Bitcoin Mining Power Sees Short-Term Fallback as Rainy Season Ends in China

gepubliceerd op by Coindesk | gepubliceerd op

After continuous growth over the past three months, computing power on the bitcoin network has seen a fallback as the summer rainy season trails off in China.

According to data from Poolin, the world's largest bitcoin mining pool by real time hash rate, bitcoin's seven-day average computing power has dropped to around 90 exahashes per second since Oct. 24, signaling that some miners have been unplugging from the network.

As a result of the power drop, data from mining pool service BTC.com estimates that bitcoin's difficulty - a measure of how hard it is to compete for mining rewards on the world's top cryptocurrency by market value - will decrease by 1.5 percent when it's set to adjust in about seven days.

Bitcoin's mining difficulty had reached an all-time-high at 13.69 trillion on Oct. 24, following a 38 percent increase since early August.

Mining difficulty is designed to adjust itself to go up or down about every 14 days, based on whether the hashing power on the network in the two-week cycle increases or declines, respectively.

As a result, some hydropower stations in China's Sichuan province - estimated to account for 50 percent of bitcoin's global computing power - no longer have the capacity to generate enough energy to support mining activities.

Miners without sufficient hydropower supply would have to shut down their operations or relocate to other provinces like Xinjiang or Inner Mongolio, where mining farms have a more stable, but more expensive, power supply generated from fossil fuel plants.

Further, bitcoin's sudden price drop on Oct. 23 to below $7,500 could have resulted in a large scale of shutdown of older but widely used mining models like the AntMiner S9 made by Bitmain.
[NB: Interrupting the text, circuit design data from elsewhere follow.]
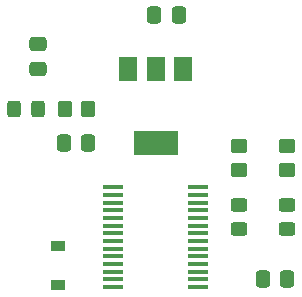
<source format=gtp>
G04 #@! TF.GenerationSoftware,KiCad,Pcbnew,(6.0.8)*
G04 #@! TF.CreationDate,2022-10-29T17:31:59+02:00*
G04 #@! TF.ProjectId,magic_counter,6d616769-635f-4636-9f75-6e7465722e6b,rev?*
G04 #@! TF.SameCoordinates,Original*
G04 #@! TF.FileFunction,Paste,Top*
G04 #@! TF.FilePolarity,Positive*
%FSLAX46Y46*%
G04 Gerber Fmt 4.6, Leading zero omitted, Abs format (unit mm)*
G04 Created by KiCad (PCBNEW (6.0.8)) date 2022-10-29 17:31:59*
%MOMM*%
%LPD*%
G01*
G04 APERTURE LIST*
G04 Aperture macros list*
%AMRoundRect*
0 Rectangle with rounded corners*
0 $1 Rounding radius*
0 $2 $3 $4 $5 $6 $7 $8 $9 X,Y pos of 4 corners*
0 Add a 4 corners polygon primitive as box body*
4,1,4,$2,$3,$4,$5,$6,$7,$8,$9,$2,$3,0*
0 Add four circle primitives for the rounded corners*
1,1,$1+$1,$2,$3*
1,1,$1+$1,$4,$5*
1,1,$1+$1,$6,$7*
1,1,$1+$1,$8,$9*
0 Add four rect primitives between the rounded corners*
20,1,$1+$1,$2,$3,$4,$5,0*
20,1,$1+$1,$4,$5,$6,$7,0*
20,1,$1+$1,$6,$7,$8,$9,0*
20,1,$1+$1,$8,$9,$2,$3,0*%
G04 Aperture macros list end*
%ADD10RoundRect,0.250000X-0.337500X-0.475000X0.337500X-0.475000X0.337500X0.475000X-0.337500X0.475000X0*%
%ADD11R,1.200000X0.900000*%
%ADD12RoundRect,0.250000X0.475000X-0.337500X0.475000X0.337500X-0.475000X0.337500X-0.475000X-0.337500X0*%
%ADD13R,1.500000X2.000000*%
%ADD14R,3.800000X2.000000*%
%ADD15RoundRect,0.250000X0.350000X0.450000X-0.350000X0.450000X-0.350000X-0.450000X0.350000X-0.450000X0*%
%ADD16RoundRect,0.250000X0.450000X-0.350000X0.450000X0.350000X-0.450000X0.350000X-0.450000X-0.350000X0*%
%ADD17R,1.750000X0.450000*%
%ADD18RoundRect,0.250000X-0.450000X0.325000X-0.450000X-0.325000X0.450000X-0.325000X0.450000X0.325000X0*%
%ADD19RoundRect,0.250000X0.337500X0.475000X-0.337500X0.475000X-0.337500X-0.475000X0.337500X-0.475000X0*%
%ADD20RoundRect,0.250000X-0.325000X-0.450000X0.325000X-0.450000X0.325000X0.450000X-0.325000X0.450000X0*%
G04 APERTURE END LIST*
D10*
X70360000Y-76170000D03*
X72435000Y-76170000D03*
D11*
X53066250Y-73320000D03*
X53066250Y-76620000D03*
D12*
X51370000Y-58360000D03*
X51370000Y-56285000D03*
D13*
X63610000Y-58360000D03*
D14*
X61310000Y-64660000D03*
D13*
X61310000Y-58360000D03*
X59010000Y-58360000D03*
D15*
X55625000Y-61740000D03*
X53625000Y-61740000D03*
D16*
X68330000Y-66900000D03*
X68330000Y-64900000D03*
D17*
X64910000Y-76825000D03*
X64910000Y-76175000D03*
X64910000Y-75525000D03*
X64910000Y-74875000D03*
X64910000Y-74225000D03*
X64910000Y-73575000D03*
X64910000Y-72925000D03*
X64910000Y-72275000D03*
X64910000Y-71625000D03*
X64910000Y-70975000D03*
X64910000Y-70325000D03*
X64910000Y-69675000D03*
X64910000Y-69025000D03*
X64910000Y-68375000D03*
X57710000Y-68375000D03*
X57710000Y-69025000D03*
X57710000Y-69675000D03*
X57710000Y-70325000D03*
X57710000Y-70975000D03*
X57710000Y-71625000D03*
X57710000Y-72275000D03*
X57710000Y-72925000D03*
X57710000Y-73575000D03*
X57710000Y-74225000D03*
X57710000Y-74875000D03*
X57710000Y-75525000D03*
X57710000Y-76175000D03*
X57710000Y-76825000D03*
D18*
X72435000Y-69900000D03*
X72435000Y-71950000D03*
D10*
X61212500Y-53800000D03*
X63287500Y-53800000D03*
D16*
X72435000Y-66900000D03*
X72435000Y-64900000D03*
D18*
X68330000Y-69900000D03*
X68330000Y-71950000D03*
D19*
X55625000Y-64660000D03*
X53550000Y-64660000D03*
D20*
X49320000Y-61740000D03*
X51370000Y-61740000D03*
M02*

</source>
That may soon be affected by the higher winter cost of electricity in China, as well as the scheduled halving of bitcoin mining rewards in May 2020 - before next year's rainy season.

According to a miner profitability index provided by Poolin and its rival F2pool, at bitcoin's current price and an electricity cost of $0.05 kWh, the mining profit margin of models like S9 is about 30 percent.